◆ Problem requirements ◆
Report every line of the entries that contains the word "flex".

#### Provided records ####

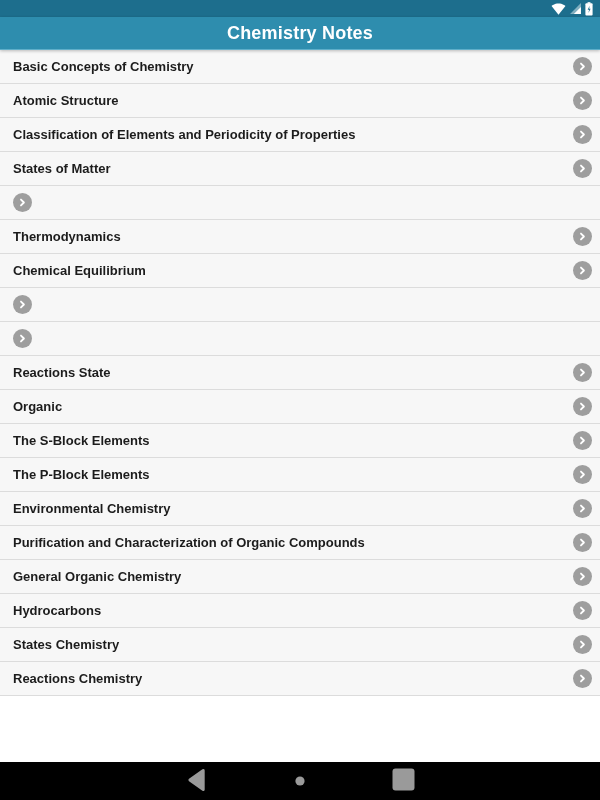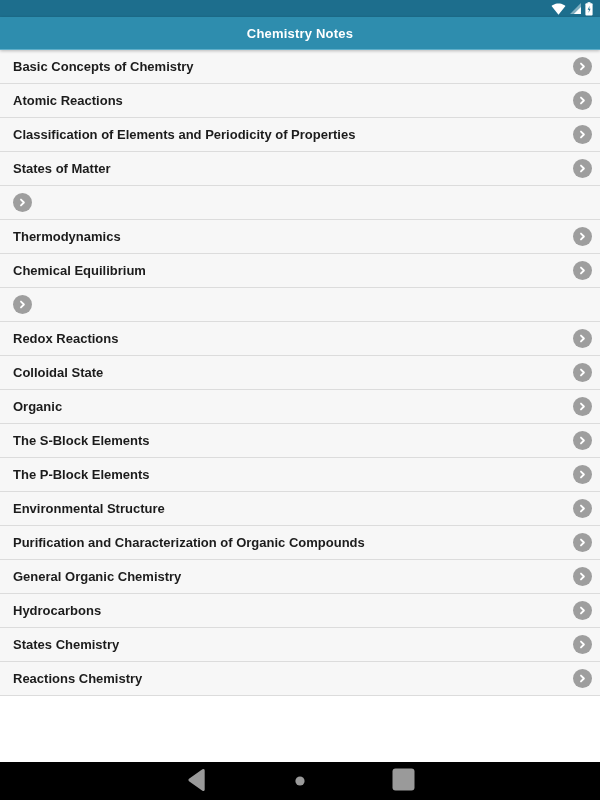--- a/index.html
+++ b/index.html
@@ -35,21 +35,21 @@
   .sicon{display:flex;align-items:center;}
 
   
   .app-bar{
     height:33px;background:var(--c-appbar);
     border-bottom:1px solid var(--c-appbar-edge);
     display:flex;align-items:center;justify-content:center;
     box-shadow:0 1px 3px rgba(0,0,0,.25);
     position:relative;z-index:2;flex:0 0 auto;
   }
-  .app-title{color:var(--c-title);font-size:13px;font-weight:bold;letter-spacing:.2px;}
+  .app-title{color:var(--c-title);font-size:18px;font-weight:bold;letter-spacing:.2px;}
 
   
   .content{flex:1 1 auto;background:var(--c-belowlist);overflow:hidden;}
   .topic-list{display:block;}
   .list-item{
     height:34px;background:var(--c-row);
     border-bottom:1px solid var(--c-divider);
     display:flex;align-items:center;
     padding:0 8px 0 13px;cursor:pointer;gap:32px;
   }
@@ -120,21 +120,21 @@
     <div class="list-item">
       <span class="list-item-label">Basic Concepts of Chemistry</span>
       <span class="chevron">
         <svg width="13" height="13" viewBox="0 0 24 24">
               <path d="M9.2 6.6l5.4 5.4-5.4 5.4" fill="none" stroke="#ffffff" stroke-width="3.4" stroke-linecap="round" stroke-linejoin="round"></path>
             </svg>
       </span>
     </div>
 
     <div class="list-item">
-      <span class="list-item-label">Atomic Reactions</span>
+      <span class="list-item-label">Atomic Structure</span>
       <span class="chevron">
         <svg width="13" height="13" viewBox="0 0 24 24">
               <path d="M9.2 6.6l5.4 5.4-5.4 5.4" fill="none" stroke="#ffffff" stroke-width="3.4" stroke-linecap="round" stroke-linejoin="round"></path>
             </svg>
       </span>
     </div>
 
     <div class="list-item">
       <span class="list-item-label">Classification of Elements and Periodicity of Properties</span>
       <span class="chevron">
@@ -181,30 +181,29 @@
 
     <div class="list-item">
       <span class="chevron">
         <svg width="13" height="13" viewBox="0 0 24 24">
               <path d="M9.2 6.6l5.4 5.4-5.4 5.4" fill="none" stroke="#ffffff" stroke-width="3.4" stroke-linecap="round" stroke-linejoin="round"></path>
             </svg>
       </span>
     </div>
 
     <div class="list-item">
-      <span class="list-item-label">Redox Reactions</span>
-      <span class="chevron">
-        <svg width="13" height="13" viewBox="0 0 24 24">
-              <path d="M9.2 6.6l5.4 5.4-5.4 5.4" fill="none" stroke="#ffffff" stroke-width="3.4" stroke-linecap="round" stroke-linejoin="round"></path>
-            </svg>
-      </span>
-    </div>
-
-    <div class="list-item">
-      <span class="list-item-label">Colloidal State</span>
+      <span class="chevron">
+        <svg width="13" height="13" viewBox="0 0 24 24">
+              <path d="M9.2 6.6l5.4 5.4-5.4 5.4" fill="none" stroke="#ffffff" stroke-width="3.4" stroke-linecap="round" stroke-linejoin="round"></path>
+            </svg>
+      </span>
+    </div>
+
+    <div class="list-item">
+      <span class="list-item-label">Reactions State</span>
       <span class="chevron">
         <svg width="13" height="13" viewBox="0 0 24 24">
               <path d="M9.2 6.6l5.4 5.4-5.4 5.4" fill="none" stroke="#ffffff" stroke-width="3.4" stroke-linecap="round" stroke-linejoin="round"></path>
             </svg>
       </span>
     </div>
 
     <div class="list-item">
       <span class="list-item-label">Organic</span>
       <span class="chevron">
@@ -226,21 +225,21 @@
     <div class="list-item">
       <span class="list-item-label">The P-Block Elements</span>
       <span class="chevron">
         <svg width="13" height="13" viewBox="0 0 24 24">
               <path d="M9.2 6.6l5.4 5.4-5.4 5.4" fill="none" stroke="#ffffff" stroke-width="3.4" stroke-linecap="round" stroke-linejoin="round"></path>
             </svg>
       </span>
     </div>
 
     <div class="list-item">
-      <span class="list-item-label">Environmental Structure</span>
+      <span class="list-item-label">Environmental Chemistry</span>
       <span class="chevron">
         <svg width="13" height="13" viewBox="0 0 24 24">
               <path d="M9.2 6.6l5.4 5.4-5.4 5.4" fill="none" stroke="#ffffff" stroke-width="3.4" stroke-linecap="round" stroke-linejoin="round"></path>
             </svg>
       </span>
     </div>
 
     <div class="list-item">
       <span class="list-item-label">Purification and Characterization of Organic Compounds</span>
       <span class="chevron">

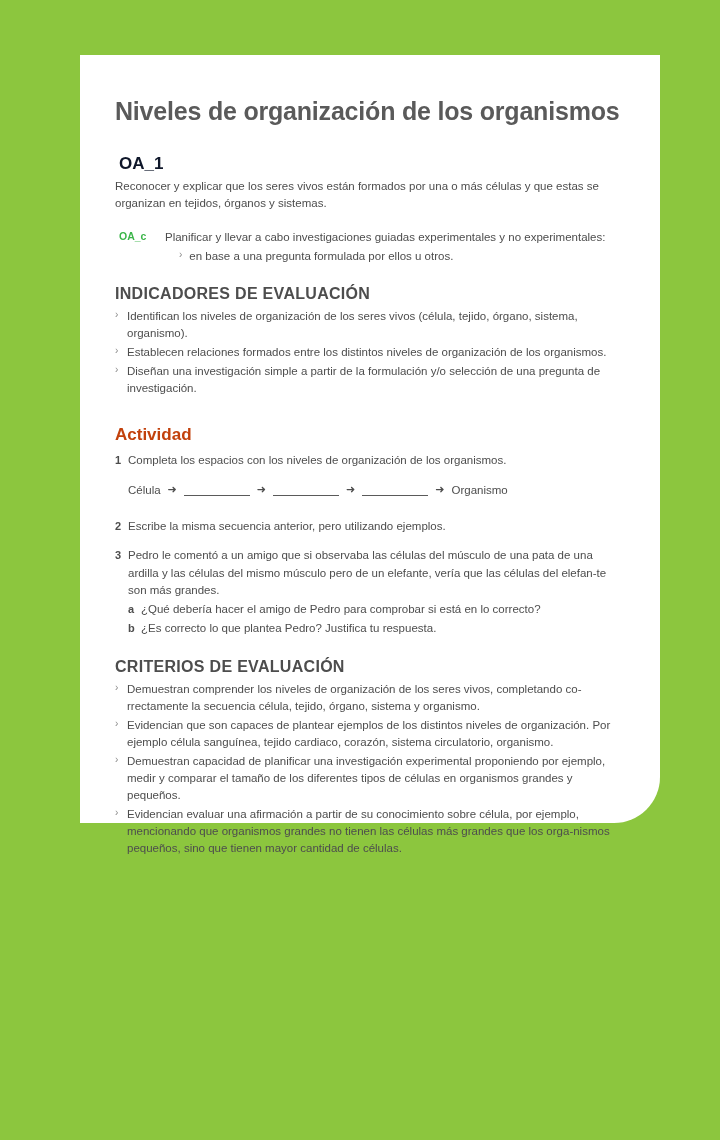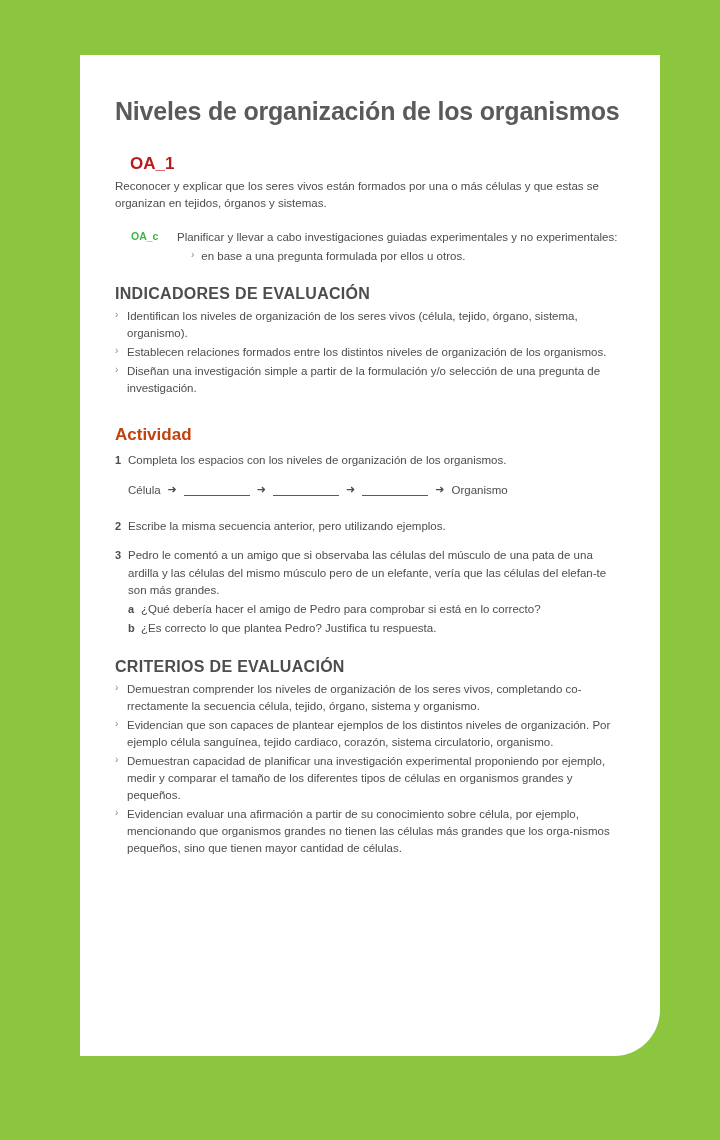--- a/index.html
+++ b/index.html
@@ -11,50 +11,50 @@
     height: 1140px;
     background: #8cc63e;
     font-family: "Liberation Sans", sans-serif;
     overflow: hidden;
   }
   .page {
     position: absolute;
     left: 80px;
     top: 55px;
     width: 580px;
-    height: 1001px;
+    height: 768px;
     background: #ffffff;
     box-sizing: border-box;
     padding: 40px 35px 0 35px;
     border-bottom-right-radius: 46px;
   }
   .doc-title {
     color: #5a5a5a;
     font-size: 25px;
     font-weight: bold;
     line-height: 1.32;
     margin: 0 0 26px 0;
     letter-spacing: -0.2px;
   }
   .oa-code {
-    color: #b91c1c;
+    color: #0f172a;
     font-size: 17px;
     font-weight: bold;
-    margin: 0 0 4px 15px;
+    margin: 0 0 4px 4px;
   }
   .oa-desc {
     color: #4d4d4d;
     font-size: 11.5px;
     line-height: 1.5;
     margin: 0 0 16px 0;
   }
   .oac-row {
     display: flex;
     align-items: flex-start;
-    margin: 0 0 6px 16px;
+    margin: 0 0 6px 4px;
   }
   .oac-label {
     color: #3cb54a;
     font-size: 10.5px;
     font-weight: bold;
     width: 46px;
     flex: 0 0 46px;
     padding-top: 1px;
   }
   .oac-text {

####

◆ Task response ◆
   .sicon{display:flex;align-items:center;}
     display:flex;align-items:center;justify-content:center;
     position:relative;z-index:2;flex:0 0 auto;
   .content{flex:1 1 auto;background:var(--c-belowlist);overflow:hidden;}
     display:flex;align-items:center;
     display: flex;
     align-items: flex-start;
     flex: 0 0 46px;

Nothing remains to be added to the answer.